The printed structure represents the AST for the `add` function: a tree-shaped model of the code that Python builds before compiling.

- The AST is a hierarchy of nodes like `Module`, `FunctionDef`, `arguments`, `Return`, `BinOp`, `Name`, and `Add`, each describing one syntactic construct in your source.
- For `def add(a, b): return a + b`, the tree encodes: a module containing a function named `add`, which takes two arguments `a` and `b`, and returns the result of a binary `Add` operation on `a` and `b`.

This tree is what the compiler walks to generate bytecode; each node type will turn into one or more bytecode instructions later in the pipeline.


In [20]:
def add(a, b):
    return a + b

source = inspect.getsource(add)
tree = ast.parse(source)
print(ast.dump(tree, indent=4))

Module(
    body=[
        FunctionDef(
            name='add',
            args=arguments(
                posonlyargs=[],
                args=[
                    arg(arg='a'),
                    arg(arg='b')],
                kwonlyargs=[],
                kw_defaults=[],
                defaults=[]),
            body=[
                Return(
                    value=BinOp(
                        left=Name(id='a', ctx=Load()),
                        op=Add(),
                        right=Name(id='b', ctx=Load())))],
            decorator_list=[],
            type_params=[])],
    type_ignores=[])


## Compile

In [27]:
code_obj = compile(tree, filename="<ast>", mode="exec")
code_obj.co_consts, code_obj.co_names, code_obj.co_varnames

((<code object add at 0x72fa3fc4f840, file "<ast>", line 1>, None),
 ('add',),
 ())

## Disassemble to bytecode for inspection

In this cell, the `dis.dis(add)` call shows the compiled bytecode for `add(a, b)`. 

Each line is a single instruction for the Python virtual machine, with an offset, an opcode name, and sometimes an argument.

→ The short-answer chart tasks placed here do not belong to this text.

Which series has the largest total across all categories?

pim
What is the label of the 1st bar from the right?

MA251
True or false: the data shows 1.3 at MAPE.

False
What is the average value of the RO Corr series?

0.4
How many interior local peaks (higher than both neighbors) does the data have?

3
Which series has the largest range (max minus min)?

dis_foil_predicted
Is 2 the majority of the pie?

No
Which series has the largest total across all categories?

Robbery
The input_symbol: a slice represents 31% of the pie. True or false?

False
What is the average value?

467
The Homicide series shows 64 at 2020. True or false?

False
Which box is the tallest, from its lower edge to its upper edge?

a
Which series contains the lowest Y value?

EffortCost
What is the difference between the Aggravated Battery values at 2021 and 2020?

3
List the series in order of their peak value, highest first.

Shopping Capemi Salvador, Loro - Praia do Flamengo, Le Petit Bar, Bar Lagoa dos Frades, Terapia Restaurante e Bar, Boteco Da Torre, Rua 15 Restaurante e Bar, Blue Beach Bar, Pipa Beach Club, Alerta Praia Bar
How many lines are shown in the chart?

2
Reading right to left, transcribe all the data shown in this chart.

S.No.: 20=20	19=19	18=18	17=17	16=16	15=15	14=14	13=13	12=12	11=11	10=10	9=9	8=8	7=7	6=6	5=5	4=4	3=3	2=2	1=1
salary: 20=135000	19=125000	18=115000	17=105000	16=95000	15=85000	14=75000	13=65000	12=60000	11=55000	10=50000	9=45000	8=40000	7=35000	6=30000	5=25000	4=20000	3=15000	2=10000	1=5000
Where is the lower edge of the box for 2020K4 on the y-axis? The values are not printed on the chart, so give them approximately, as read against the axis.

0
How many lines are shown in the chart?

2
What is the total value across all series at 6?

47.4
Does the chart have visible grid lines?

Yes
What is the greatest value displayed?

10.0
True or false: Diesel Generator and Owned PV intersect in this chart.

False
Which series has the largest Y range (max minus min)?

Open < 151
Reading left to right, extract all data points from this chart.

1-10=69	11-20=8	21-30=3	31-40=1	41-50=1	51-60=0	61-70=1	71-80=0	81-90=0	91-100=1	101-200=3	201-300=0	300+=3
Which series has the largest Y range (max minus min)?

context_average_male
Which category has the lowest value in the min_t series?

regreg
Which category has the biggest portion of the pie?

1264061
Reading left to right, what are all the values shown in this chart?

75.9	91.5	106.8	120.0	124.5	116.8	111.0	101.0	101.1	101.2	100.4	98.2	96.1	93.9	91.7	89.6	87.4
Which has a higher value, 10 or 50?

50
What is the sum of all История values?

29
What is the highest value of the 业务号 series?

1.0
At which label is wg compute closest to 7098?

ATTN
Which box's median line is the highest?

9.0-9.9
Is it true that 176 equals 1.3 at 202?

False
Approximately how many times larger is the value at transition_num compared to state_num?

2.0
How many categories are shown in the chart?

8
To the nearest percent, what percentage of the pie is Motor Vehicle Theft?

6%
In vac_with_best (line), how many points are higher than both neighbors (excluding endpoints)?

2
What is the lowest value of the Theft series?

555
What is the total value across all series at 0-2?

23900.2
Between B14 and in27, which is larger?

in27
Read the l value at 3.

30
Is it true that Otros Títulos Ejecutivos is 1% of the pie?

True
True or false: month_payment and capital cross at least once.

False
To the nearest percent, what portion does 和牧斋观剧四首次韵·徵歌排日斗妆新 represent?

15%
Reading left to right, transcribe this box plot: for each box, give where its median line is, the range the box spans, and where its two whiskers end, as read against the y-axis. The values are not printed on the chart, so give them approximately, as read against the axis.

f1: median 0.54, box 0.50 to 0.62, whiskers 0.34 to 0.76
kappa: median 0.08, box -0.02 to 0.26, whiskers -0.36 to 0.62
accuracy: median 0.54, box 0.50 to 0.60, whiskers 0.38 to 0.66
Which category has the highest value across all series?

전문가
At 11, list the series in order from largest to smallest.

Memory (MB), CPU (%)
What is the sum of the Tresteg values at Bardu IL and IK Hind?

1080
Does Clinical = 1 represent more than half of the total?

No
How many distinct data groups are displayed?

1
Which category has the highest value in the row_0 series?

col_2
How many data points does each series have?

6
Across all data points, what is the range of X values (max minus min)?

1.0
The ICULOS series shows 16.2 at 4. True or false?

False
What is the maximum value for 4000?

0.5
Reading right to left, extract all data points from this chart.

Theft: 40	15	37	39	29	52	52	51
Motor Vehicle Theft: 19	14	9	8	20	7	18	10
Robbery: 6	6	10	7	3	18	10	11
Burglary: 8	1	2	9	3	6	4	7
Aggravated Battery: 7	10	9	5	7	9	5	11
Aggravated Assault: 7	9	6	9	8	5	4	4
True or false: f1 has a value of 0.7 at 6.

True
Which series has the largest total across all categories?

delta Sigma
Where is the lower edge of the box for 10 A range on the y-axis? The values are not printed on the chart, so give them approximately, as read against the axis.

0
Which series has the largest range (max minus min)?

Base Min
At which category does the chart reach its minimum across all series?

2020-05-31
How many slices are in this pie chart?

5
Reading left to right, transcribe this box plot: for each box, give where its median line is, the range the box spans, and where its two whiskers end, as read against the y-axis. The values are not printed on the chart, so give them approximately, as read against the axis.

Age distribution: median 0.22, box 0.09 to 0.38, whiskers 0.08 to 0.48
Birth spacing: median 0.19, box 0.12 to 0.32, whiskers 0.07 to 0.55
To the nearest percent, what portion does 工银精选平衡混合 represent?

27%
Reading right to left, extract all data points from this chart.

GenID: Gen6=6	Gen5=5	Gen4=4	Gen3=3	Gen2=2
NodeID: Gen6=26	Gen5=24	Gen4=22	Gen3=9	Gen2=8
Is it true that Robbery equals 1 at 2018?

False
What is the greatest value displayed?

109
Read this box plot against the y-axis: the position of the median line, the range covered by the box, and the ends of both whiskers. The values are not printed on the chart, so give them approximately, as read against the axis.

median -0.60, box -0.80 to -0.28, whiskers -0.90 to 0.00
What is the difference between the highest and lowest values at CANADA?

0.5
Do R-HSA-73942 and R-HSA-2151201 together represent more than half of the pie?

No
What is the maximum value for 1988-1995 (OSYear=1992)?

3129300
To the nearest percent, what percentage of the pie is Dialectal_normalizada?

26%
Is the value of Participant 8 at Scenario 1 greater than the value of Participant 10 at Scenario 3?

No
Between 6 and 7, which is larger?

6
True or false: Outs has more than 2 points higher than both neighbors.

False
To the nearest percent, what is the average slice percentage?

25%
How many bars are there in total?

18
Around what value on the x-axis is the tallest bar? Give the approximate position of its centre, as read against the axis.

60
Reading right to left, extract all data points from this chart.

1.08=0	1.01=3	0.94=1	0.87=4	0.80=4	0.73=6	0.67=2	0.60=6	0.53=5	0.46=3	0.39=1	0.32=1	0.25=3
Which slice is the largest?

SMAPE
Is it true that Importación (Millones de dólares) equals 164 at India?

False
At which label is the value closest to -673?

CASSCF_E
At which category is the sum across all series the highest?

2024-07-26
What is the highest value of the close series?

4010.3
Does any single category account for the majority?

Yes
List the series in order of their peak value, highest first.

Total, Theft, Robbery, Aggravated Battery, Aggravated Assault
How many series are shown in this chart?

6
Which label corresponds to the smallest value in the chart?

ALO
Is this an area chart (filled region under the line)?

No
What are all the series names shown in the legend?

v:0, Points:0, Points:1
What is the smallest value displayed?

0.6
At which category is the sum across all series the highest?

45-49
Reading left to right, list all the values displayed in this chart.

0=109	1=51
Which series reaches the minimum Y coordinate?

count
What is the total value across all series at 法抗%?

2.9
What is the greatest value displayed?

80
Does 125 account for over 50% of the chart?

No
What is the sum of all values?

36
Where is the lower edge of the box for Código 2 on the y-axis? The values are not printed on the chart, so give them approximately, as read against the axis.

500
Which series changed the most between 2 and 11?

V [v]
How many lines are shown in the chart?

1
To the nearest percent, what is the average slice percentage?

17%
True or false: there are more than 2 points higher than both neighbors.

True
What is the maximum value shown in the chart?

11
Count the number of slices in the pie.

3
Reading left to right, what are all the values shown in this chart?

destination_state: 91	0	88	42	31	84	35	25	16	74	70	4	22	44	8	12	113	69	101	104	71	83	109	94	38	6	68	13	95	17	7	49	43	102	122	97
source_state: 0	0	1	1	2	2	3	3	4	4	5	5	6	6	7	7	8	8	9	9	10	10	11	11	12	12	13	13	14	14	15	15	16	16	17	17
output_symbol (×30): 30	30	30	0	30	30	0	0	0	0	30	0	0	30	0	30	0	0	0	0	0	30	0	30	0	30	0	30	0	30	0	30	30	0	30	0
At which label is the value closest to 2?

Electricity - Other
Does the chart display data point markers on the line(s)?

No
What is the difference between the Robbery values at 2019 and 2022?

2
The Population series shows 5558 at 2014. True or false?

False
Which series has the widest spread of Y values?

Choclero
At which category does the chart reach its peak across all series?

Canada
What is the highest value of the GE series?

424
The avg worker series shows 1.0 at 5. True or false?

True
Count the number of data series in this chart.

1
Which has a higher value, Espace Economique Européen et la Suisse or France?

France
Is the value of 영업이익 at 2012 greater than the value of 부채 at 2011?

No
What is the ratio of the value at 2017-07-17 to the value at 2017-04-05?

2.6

Reading from top to bottom, the VM loads the arguments a and b onto its internal stack, performs an addition, and then returns the result of that operation.

In [None]:
dis.dis(add)

  4           0 RESUME                   0

  5           2 LOAD_FAST                0 (a)
              4 LOAD_FAST                1 (b)
              6 BINARY_OP                0 (+)
             10 RETURN_VALUE


In [26]:
raw_code = marshal.dumps(compile("a = 1", "<string>", "exec"))
code_obj = marshal.loads(raw_code)
exec(code_obj)
print(a)

1